Whether it was meant to be an apology or revenge, he was taking a suicidal risk—with her future! With his!

“Men,” she said.

“Yes, miss,” Bailey said.

“It was my own fault, I suppose.”

“I don’t know, miss.”

“I was furious, you know.”

“Yes, miss.”

“The things he said.” It still hurt to recall them.

“Yes, miss.”

“I should have covered my feet when he came in, or at least drawn down my skirts.”

“Yes, miss, but I could have done that, and I did desert you.”

“Not your fault, Bailey. I’m a DeLucey. It doesn’t matter that I’m other things as well. The DeLucey always takes over. He hurt my feelings, and I had to get even by being provocative.
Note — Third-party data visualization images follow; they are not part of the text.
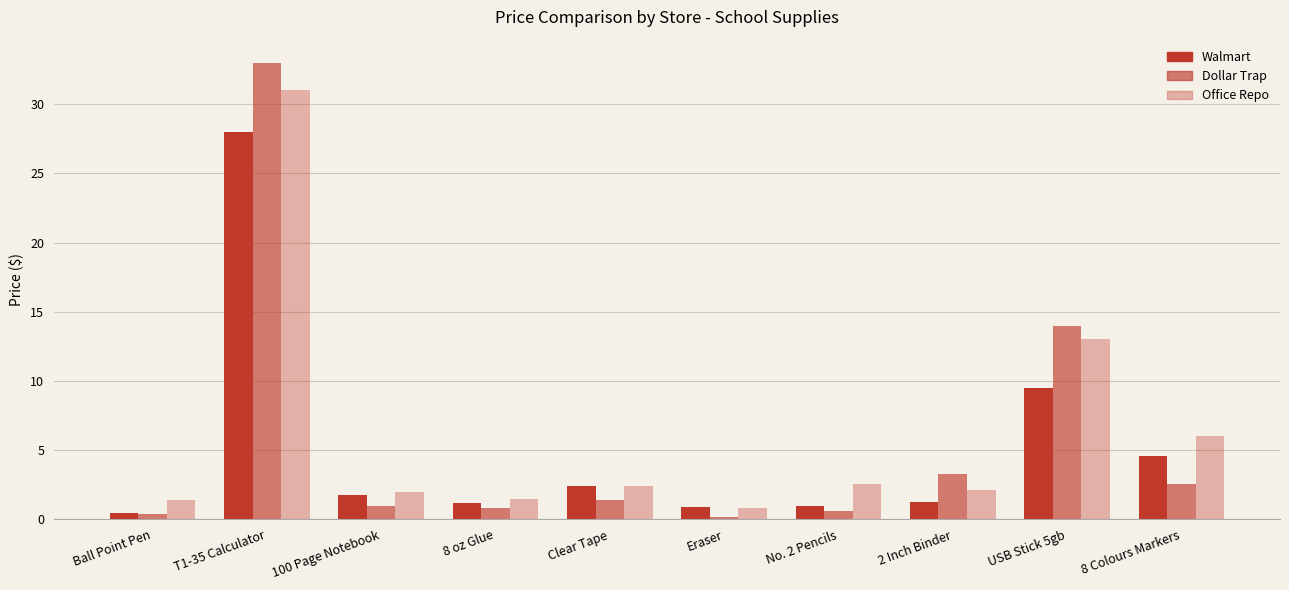

Are the bars horizontal?

No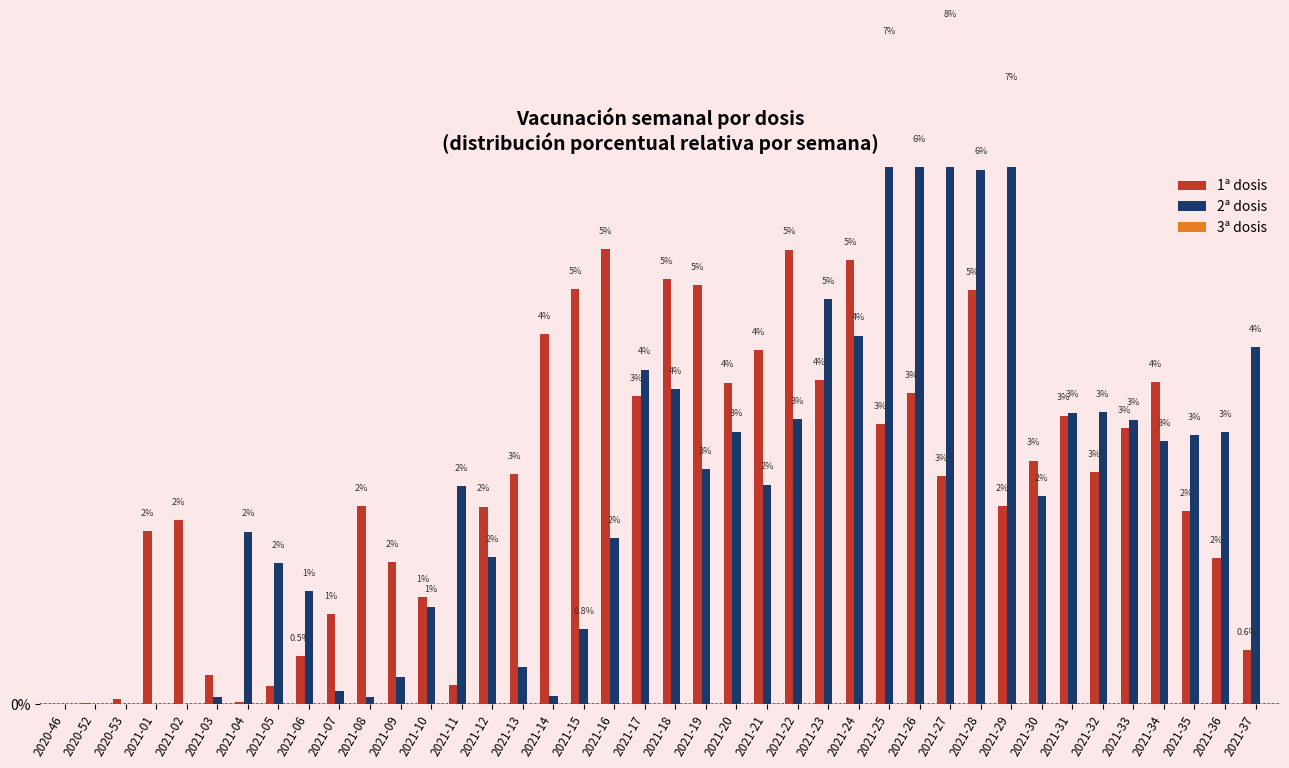

The 3ª dosis series shows 0.0 at 2021-31. True or false?

True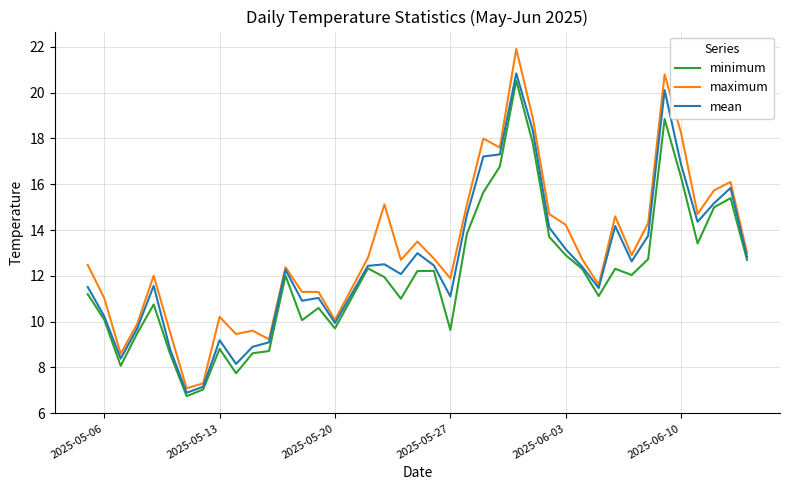

At how many categories does at least one series exceed 16?

7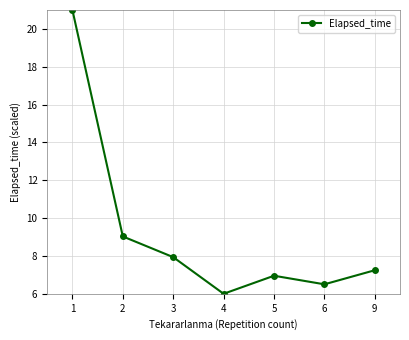

What is the value of the 4th point from the left?

6.0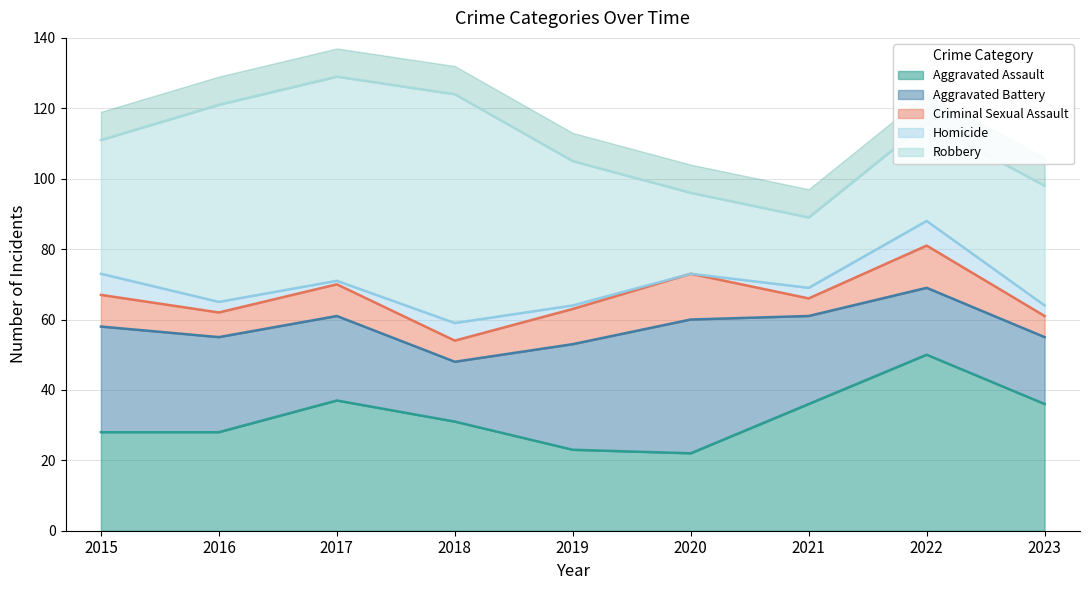

Reading left to right, extract all data points from this chart.

Aggravated Assault: 2015=28	2016=28	2017=37	2018=31	2019=23	2020=22	2021=36	2022=50	2023=36
Aggravated Battery: 2015=30	2016=27	2017=24	2018=17	2019=30	2020=38	2021=25	2022=19	2023=19
Criminal Sexual Assault: 2015=9	2016=7	2017=9	2018=6	2019=10	2020=13	2021=5	2022=12	2023=6
Homicide: 2015=6	2016=3	2017=1	2018=5	2019=1	2020=0	2021=3	2022=7	2023=3
Robbery: 2015=38	2016=56	2017=58	2018=65	2019=41	2020=23	2021=20	2022=28	2023=34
Could I have been more foolish? Did

I not size him up at Great-Grandmama’s party? Wasn’t it clear enough, the invisible sign over his head? Danger. Don’t play with this fire. Any DeLucey would have seen it. The trouble is, any DeLucey would do it anyway.”

“Yes, miss.”

“It’s so hard to resist a risk.”

“Yes, miss.”

“But he’s too risky.”

His too-clever hands and their touch, unbearably intimate. So patient and methodical. If he set out to seduce a woman, that was how he’d do it. Patiently. Methodically. The way he’d kissed her the other night: absolutely focused attention. No quarter given.

If any other man had touched her in that way, kissed her in that way, her morals would have disintegrated, and she’d have let them, happily.